Good Debt 101

Contrary to popular belief, manageable debt can be a positive thing for your credit file. After all, establishing low levels of debt can help to establish the credit rating, maintain the credit rating and increase the credit history that is evident on the file. The type of debt that you are holding, whether it is good debt or bad debt can make all of the difference in your credit history and rating.

There are many types of good debt which can contribute to the credit rating, as long as regular payments are made, on time and of the minimum amount due.

One of the best types of debt is a mortgage. A mortgage is one of the most expensive financing endeavors that you are likely to undertake in your lifetime but can lead to the ownership of one of the most important assets.
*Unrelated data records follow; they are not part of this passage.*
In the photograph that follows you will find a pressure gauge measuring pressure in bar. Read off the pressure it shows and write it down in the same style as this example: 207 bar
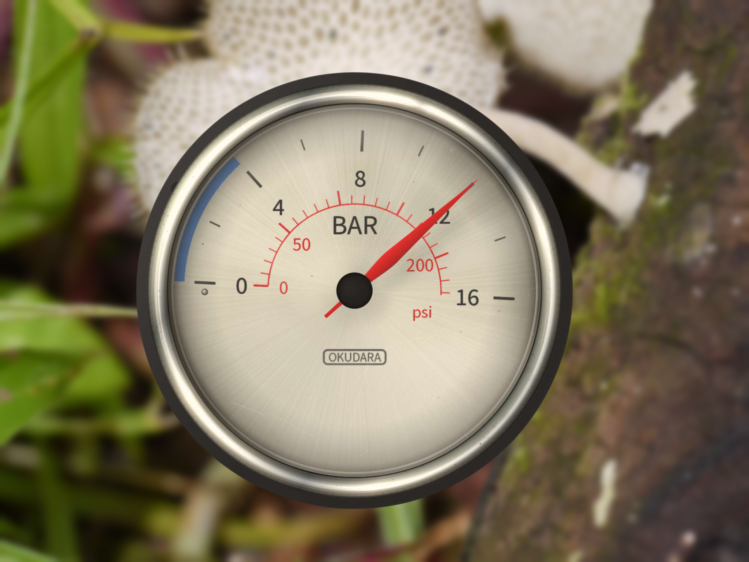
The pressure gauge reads 12 bar
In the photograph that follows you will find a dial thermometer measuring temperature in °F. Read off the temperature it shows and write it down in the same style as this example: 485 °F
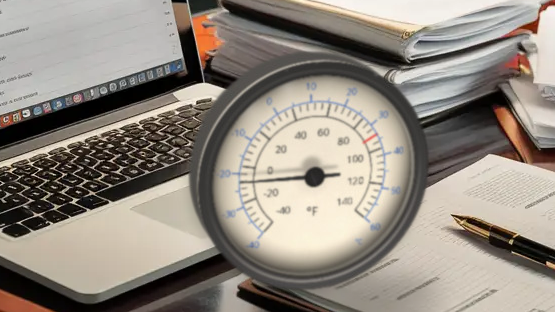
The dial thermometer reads -8 °F
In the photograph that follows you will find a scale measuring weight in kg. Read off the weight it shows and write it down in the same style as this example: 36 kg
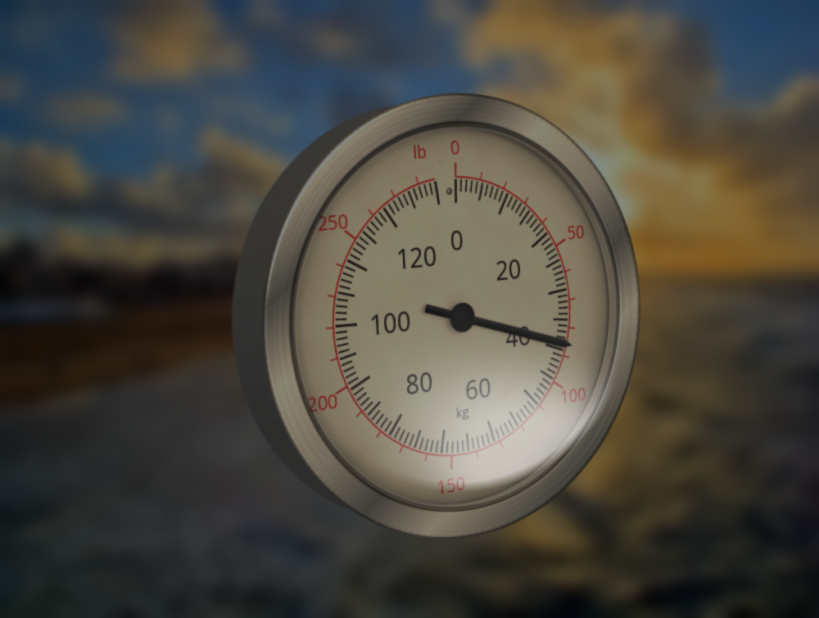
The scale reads 39 kg
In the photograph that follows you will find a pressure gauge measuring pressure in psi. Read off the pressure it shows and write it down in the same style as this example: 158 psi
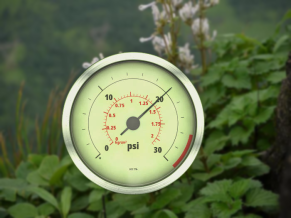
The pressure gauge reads 20 psi
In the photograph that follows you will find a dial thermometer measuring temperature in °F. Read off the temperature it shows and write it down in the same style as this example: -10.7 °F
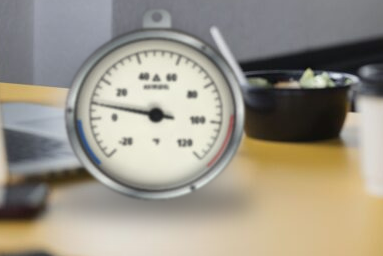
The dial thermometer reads 8 °F
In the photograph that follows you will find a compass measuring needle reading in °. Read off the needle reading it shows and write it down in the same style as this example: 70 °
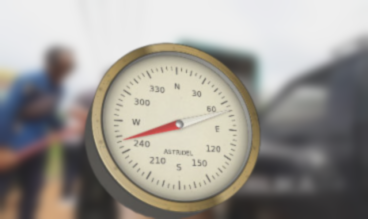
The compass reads 250 °
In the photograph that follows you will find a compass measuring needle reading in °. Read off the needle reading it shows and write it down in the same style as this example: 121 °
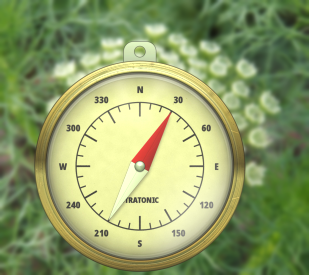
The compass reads 30 °
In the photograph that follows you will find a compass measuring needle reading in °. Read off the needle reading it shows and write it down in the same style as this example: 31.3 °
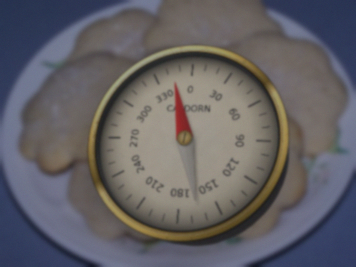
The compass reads 345 °
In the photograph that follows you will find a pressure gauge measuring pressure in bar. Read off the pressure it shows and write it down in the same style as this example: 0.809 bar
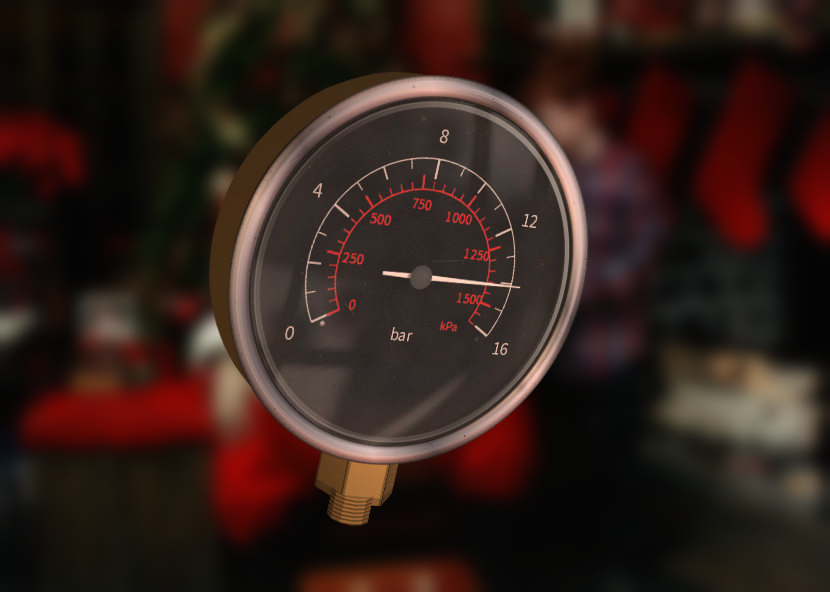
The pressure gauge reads 14 bar
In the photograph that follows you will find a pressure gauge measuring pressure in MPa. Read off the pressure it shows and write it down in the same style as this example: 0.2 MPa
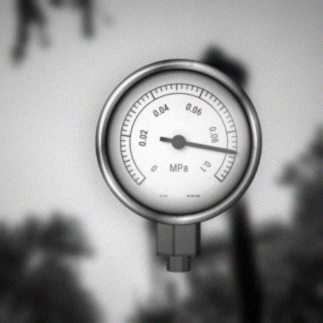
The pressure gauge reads 0.088 MPa
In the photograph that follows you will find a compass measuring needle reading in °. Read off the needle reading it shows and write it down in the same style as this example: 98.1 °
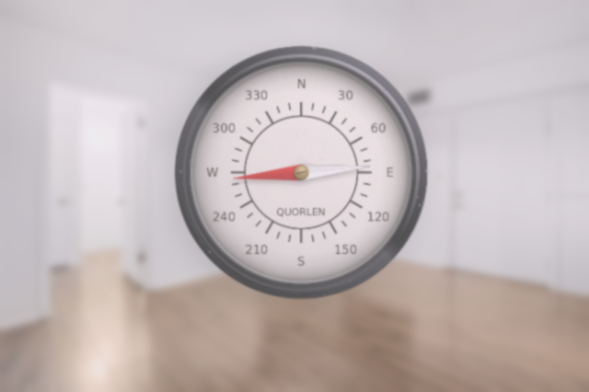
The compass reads 265 °
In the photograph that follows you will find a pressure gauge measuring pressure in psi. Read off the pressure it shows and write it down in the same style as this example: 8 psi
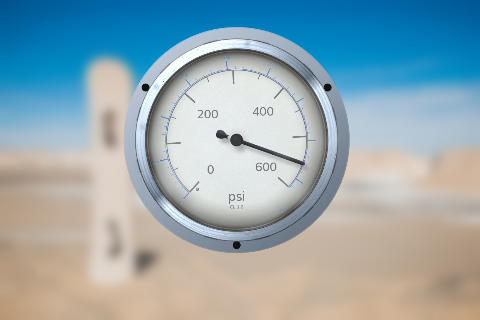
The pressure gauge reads 550 psi
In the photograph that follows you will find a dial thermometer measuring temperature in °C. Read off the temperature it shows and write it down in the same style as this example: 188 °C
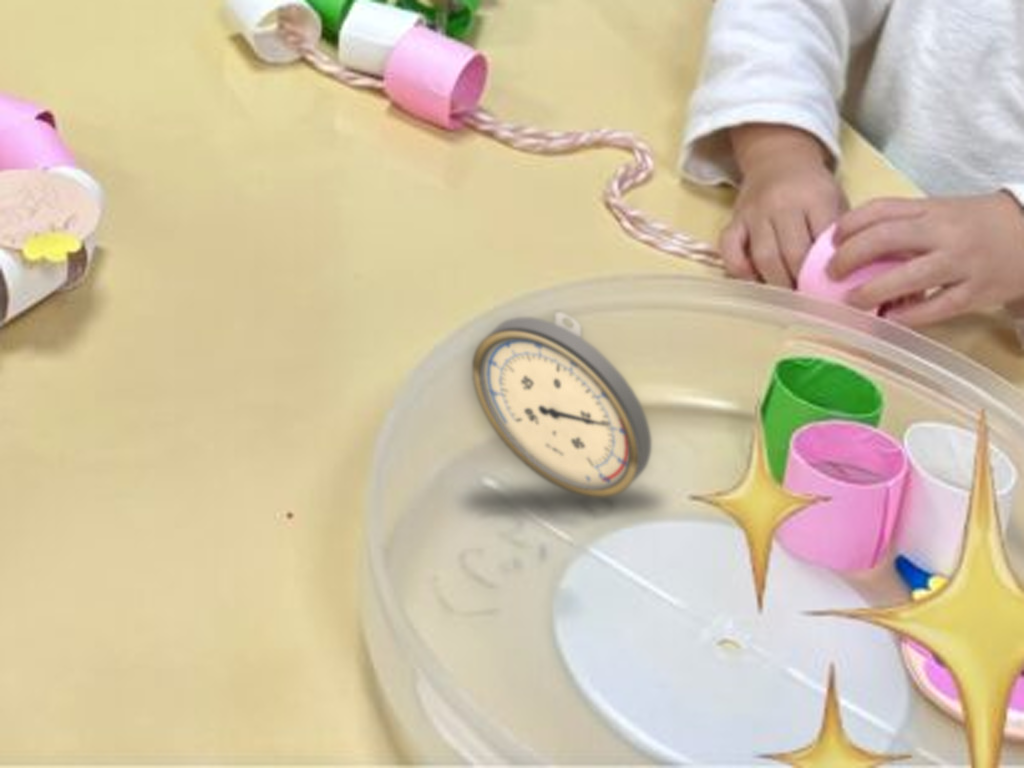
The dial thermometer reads 25 °C
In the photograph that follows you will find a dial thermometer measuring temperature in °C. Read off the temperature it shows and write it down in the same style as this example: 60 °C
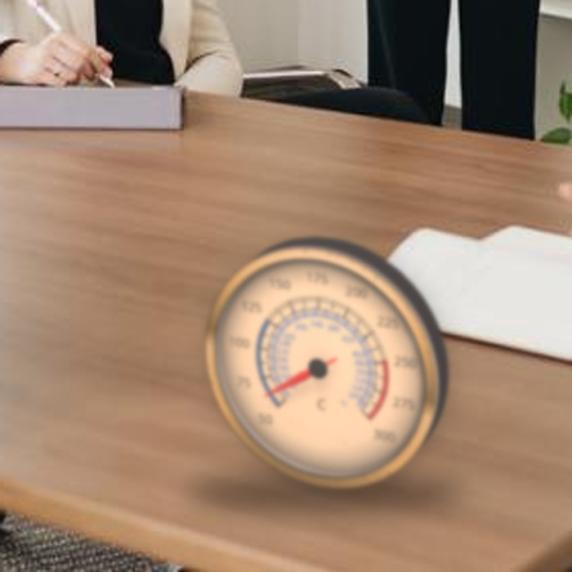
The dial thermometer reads 62.5 °C
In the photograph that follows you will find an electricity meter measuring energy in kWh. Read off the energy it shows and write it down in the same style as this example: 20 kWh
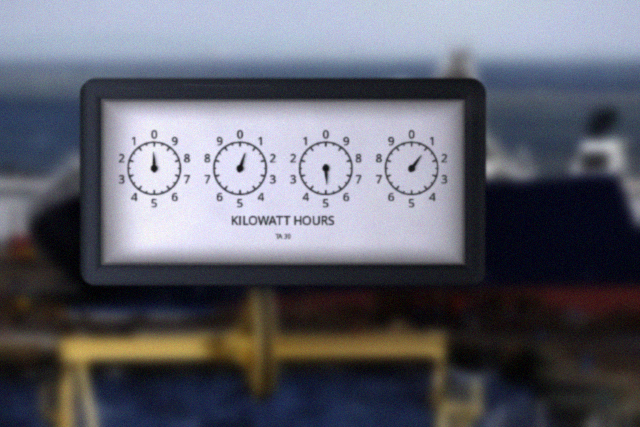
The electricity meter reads 51 kWh
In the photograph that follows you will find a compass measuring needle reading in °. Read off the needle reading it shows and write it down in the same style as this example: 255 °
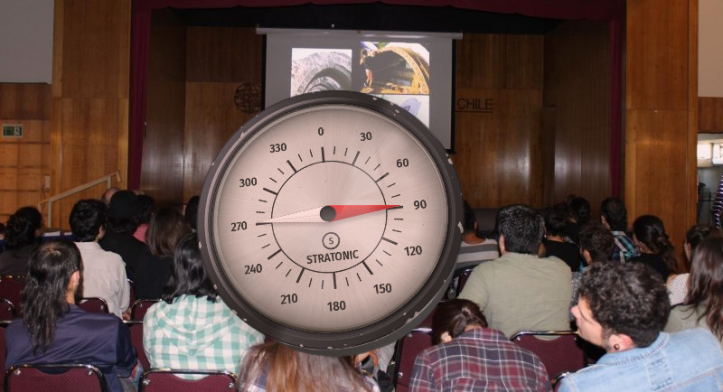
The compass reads 90 °
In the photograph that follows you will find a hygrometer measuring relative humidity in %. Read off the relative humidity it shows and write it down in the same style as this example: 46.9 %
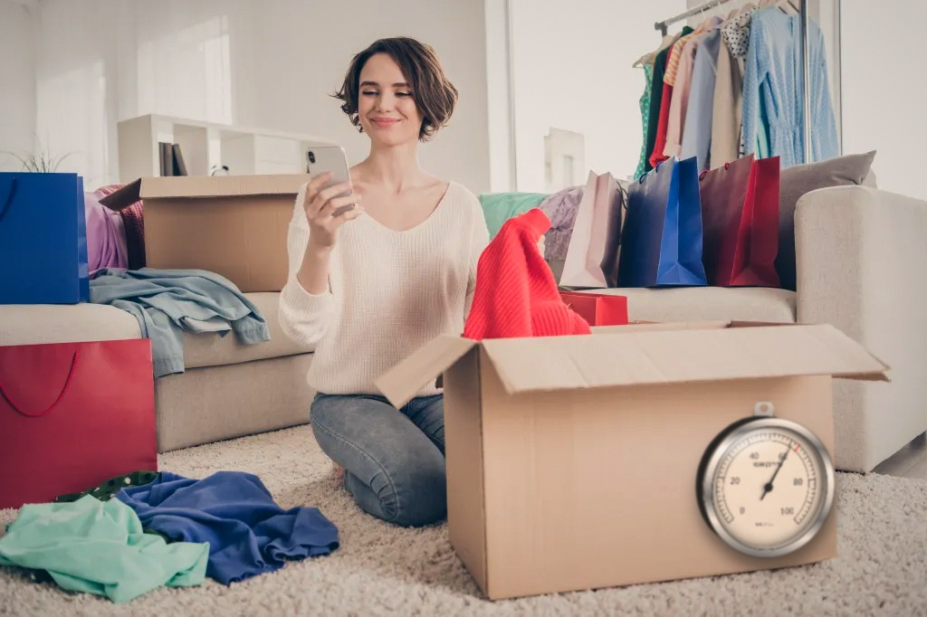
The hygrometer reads 60 %
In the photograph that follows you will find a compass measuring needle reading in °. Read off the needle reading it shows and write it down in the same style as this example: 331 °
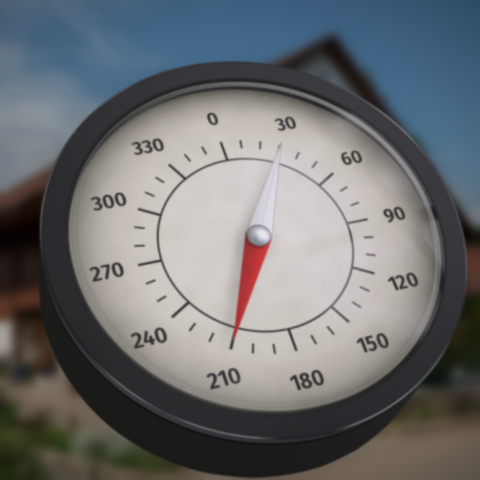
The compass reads 210 °
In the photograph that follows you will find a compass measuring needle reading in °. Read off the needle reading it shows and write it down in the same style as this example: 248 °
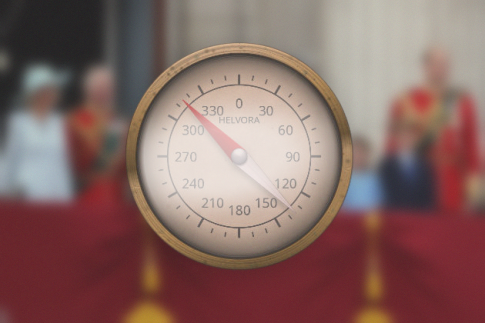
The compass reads 315 °
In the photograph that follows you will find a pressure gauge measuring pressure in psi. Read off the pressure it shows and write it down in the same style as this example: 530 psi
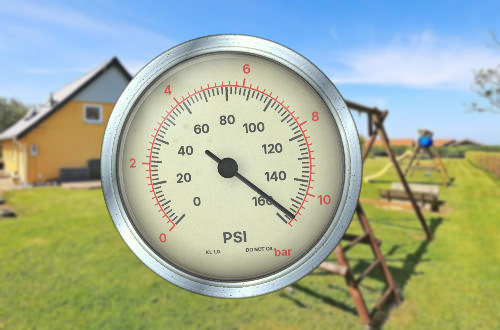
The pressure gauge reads 156 psi
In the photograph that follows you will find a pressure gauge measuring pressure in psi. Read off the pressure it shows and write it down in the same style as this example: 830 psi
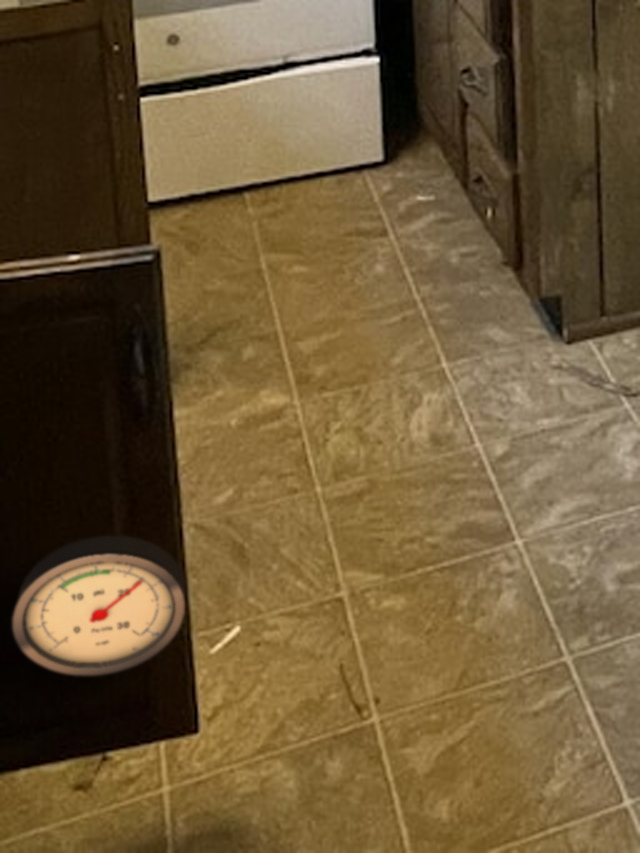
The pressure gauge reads 20 psi
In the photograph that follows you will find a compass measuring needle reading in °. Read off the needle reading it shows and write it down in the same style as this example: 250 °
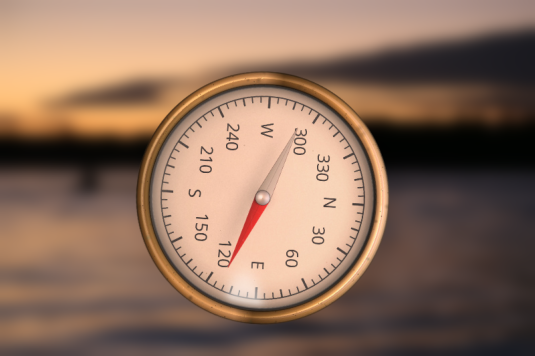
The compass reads 112.5 °
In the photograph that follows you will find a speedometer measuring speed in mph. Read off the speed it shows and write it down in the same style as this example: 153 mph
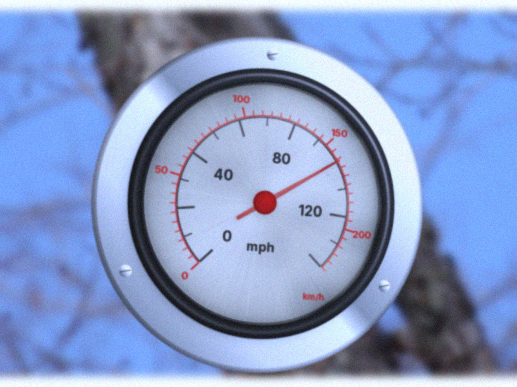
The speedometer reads 100 mph
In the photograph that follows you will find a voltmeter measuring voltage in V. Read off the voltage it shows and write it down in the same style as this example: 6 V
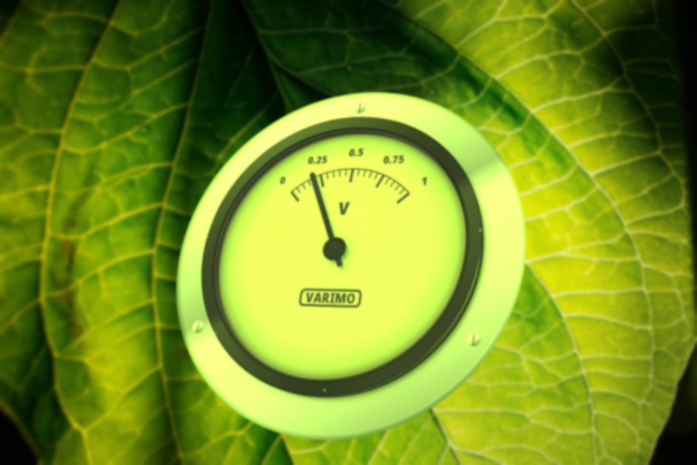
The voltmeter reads 0.2 V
What is the difference between good debt and bad debt? Good debt is debt which can provide value in the future. Debts accumulated for education or mortgage loans as well as business loans. In the future, these types of loans are going to create value. If you are investing in something that requires a loan, or the borrowing of money it is important to predict the behavior of this account in the future. Is this account going to create money in the future? Is the debt going to create wealth for you, the person who is borrowing? Of course, it costs money to borrow and therefore it is important that you earn something for the cost of this debt.

What is bad debt? Bad debt is created when debt is accumulated for the purchase of items that are considered disposable. These types of items include; clothing and other goods that are going to be of less value after the credit has been repaid. These types of items should not be purchased with credit.

If you find yourself purchasing these types of items that contribute to bad debt it is time to take a look at the state of your finances. Are you in debt that just seems to accumulate more and more each month?

Lessons that could be taken from the importance of good and bad debt are the affordability of certain items. Unless you can afford to pay cash for something that is considered to accumulate bad debt, than the item should not be purchased.

Surprisingly, the debt that people go into for vehicles is considered to be bad debt. More than likely, the vehicle that you purchase with the use of credit is going to be worth significantly less the amount that was paid for the vehicle, including interest.

When repaying debt, it is important to repay bad debt that has been accumulated first. This will enable the individual or family to get out of debt quicker.